DIRECTIVE. Pick up the passage on the plane-tree cafes of Istanbul and carry it on past its final sentence.

SELECTED PASSAGE.
----

Among contemporaries, people in Kuzguncuk, as well as in the Emirgan and Çengelköy districts in Istanbul, sit under plane trees to converse. It is a place to air the gamut of human concerns, interests, curiosities, insights, controversies and inspirations. With a lifespan of more than 1,000 years, the trees feel like an eternal fixture. What is said in its shade has the potential to transcend human definition and reach an ageless source of continuity.
That is what poet Can Yücel found while writing at the Çınaraltı Cafe in Kuzguncuk. In fact, he frequented the place so often that the neighborhood establishment is now named after him. The cafe has now transformed into a flagship nexus of literary culture and national history. Under his many portraits, intellectuals and artists contemplate the eccentric wordsmith, commemorate his death anniversary and ruminate on his verse as they walk up İcadiye to a street on Nakkaş Hill, also named after him, close to the medieval Jewish cemetery.
Under the plane tree, new traditions of poetry and storytelling surface like the fish of the Bosporus. Likewise, common talk becomes political and questions are raised high above the minarets and towers of the urban establishment. The cafe under the plane tree, known in Turkish as the "Çınaraltı," is a place of transformation, where humanity and nature converse and debate.

----

GIVEN DATA.

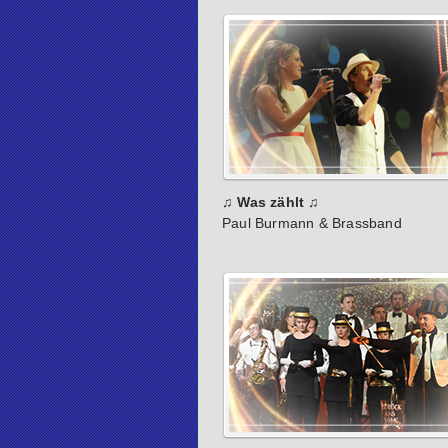
♫ Was zählt ♫
Paul Burmann & Brassband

----

EXERCISE RESPONSE.
With the passage of time, the shorefront cafe in Kuzguncuk and even the monumental plane tree have started to show the telltale signs of age, spurring people to speak of Byzantine times when the neighborhood, then known as Hrisokeramos, was famed for its golden tiled roofs. They are reminded of how Kuzguncuk itself was named "Little Raven" after the saint, Kuzgun Baba, who lived during the time of Sultan Mehmet II. They contemplate the lives of the diverse Ottoman citizens who met beneath the plane tree to wash and drink from the local fountain dated back to 1792. For the locals who still gather at the many vibrant cafes in Kuzguncuk, nostalgia is irresistible while imagining İcadiye Avenue before it was paved, when it ran with a full stream cultivating an impressive grove of plane trees.
People sit and sip the days and nights away by the shorefront plane tree of Kuzguncuk with the Bosporus at their side. They ponder and speak to each other like those before them. They reflect on the minaret of Kuzguncuk Mosque, listen to the bells of the Surp Krikor Lusavoriç Armenian Church and watch as the Jews of Beth Yaakov Synagogue stroll down the avenue on Saturdays to greet their Greek Orthodox neighbors. All of this happens right across the street from Çınaraltı Cafe.